As important as the unstructured data is its corresponding Metadata: data that describes data. A text message or email contains additional information about itself: for example the author, the recipient, the time, and the length of the message. These bits of information can be stored in a structured data set, without any reference to the original content, and then analyzed. For example, a company has metadata on electronic documents at specific points in a transaction’s life-cycle; running a pattern analysis on this metadata could identify whether or not certain documents were made, altered, or destroyed after an event.

 

In instances of high profile fraud, such as the London Inter-bank Offered Rate (LIBOR) manipulation scandal, prolific emails and text messages between traders added a new dimension to the regulator’s cases against major banks. Overwhelming and repeated textual evidence, which can be produced through analyses on unstructured data, is yet another tool for litigating parties to prove a pattern of misconduct.

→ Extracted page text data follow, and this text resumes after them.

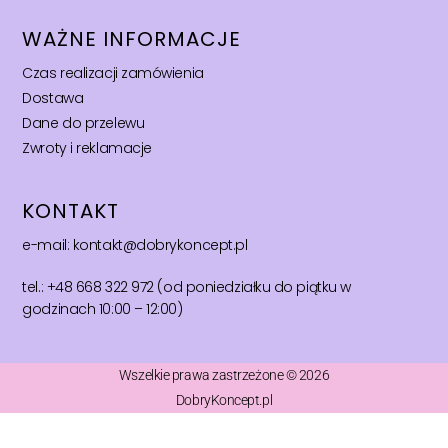
WAŻNE INFORMACJE
Czas realizacji zamówienia
Dostawa
Dane do przelewu
Zwroty i reklamacje
KONTAKT
e-mail: kontakt@dobrykoncept.pl
tel.: +48 668 322 972 (od poniedziałku do piątku w
godzinach 10:00 – 12:00)
Wszelkie prawa zastrzeżone © 2026
DobryKoncept.pl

With businesses and government now firmly reliant on electronic data for their regular operations, litigants are increasingly presenting data-driven analyses to support their assertions of fact in court. This application of Data Analytics, the ability to draw insights from large data sources, is helping courts answer a variety of questions. For example, can a party establish a pattern of wrongdoing based on past transactions? Such evidence is particularly important in litigation involving large volumes of data: business disputes, class actions, fraud, and whistleblower cases. The use cases for data based evidence increasingly cuts across industries, whether its financial services, education, healthcare, or manufacturing.  

 

Given the increasing importance of Big Data and Data Analytics, parties with a greater understanding of data-based evidence have an advantage. Statistical analyses of data can provide judges and juries with information that otherwise would not be known. Electronic data hosted by a party is discoverable, data is impartial (in the abstract), and large data sets can be readily analyzed with increasingly sophisticated techniques. Data based evidence, effectively paired with witness testimony, strengthens a party’s assertion of the facts. Realizing this, litigants engage expert witness to provide dueling tabulations or interpretations of data at trial. As a result, US case law on data based evidence is still evolving. Judges and juries are making important decisions based the validity and correctness of complex and at times contradictory analyses.

 

This series will discuss best practices in applying analytical techniques to complex legal cases, while focusing on important questions which must be answered along the way. Everything, from acquiring data, to preparing an analysis, to running statistical tests, to presenting results, carries huge consequences for the applicability of data based evidence. In cases where both parties employ expert witnesses to analyze thousands if not millions of records, a party’s assertions of fact are easily undermined if their analysis is deemed less relevant or inappropriate. Outcomes may turn on the statistical significance of a result, the relevance of a prior analysis to a certain class, the importance of excluded data, or the rigor of an anomaly detection algorithm. At worst, expert testimony can be dismissed.

 

Many errors in data based evidence, at their heart, are faulty assumptions on what the data can prove. Lawyers and clients may overestimate the relevance of their supporting analysis, or mold data (and assumptions) to fit certain facts. Litigating parties and witnesses must constantly ensure data-driven evidence is grounded on best practices, while addressing the matter at hand. Data analytics is a powerful tool, and is only as good as the user.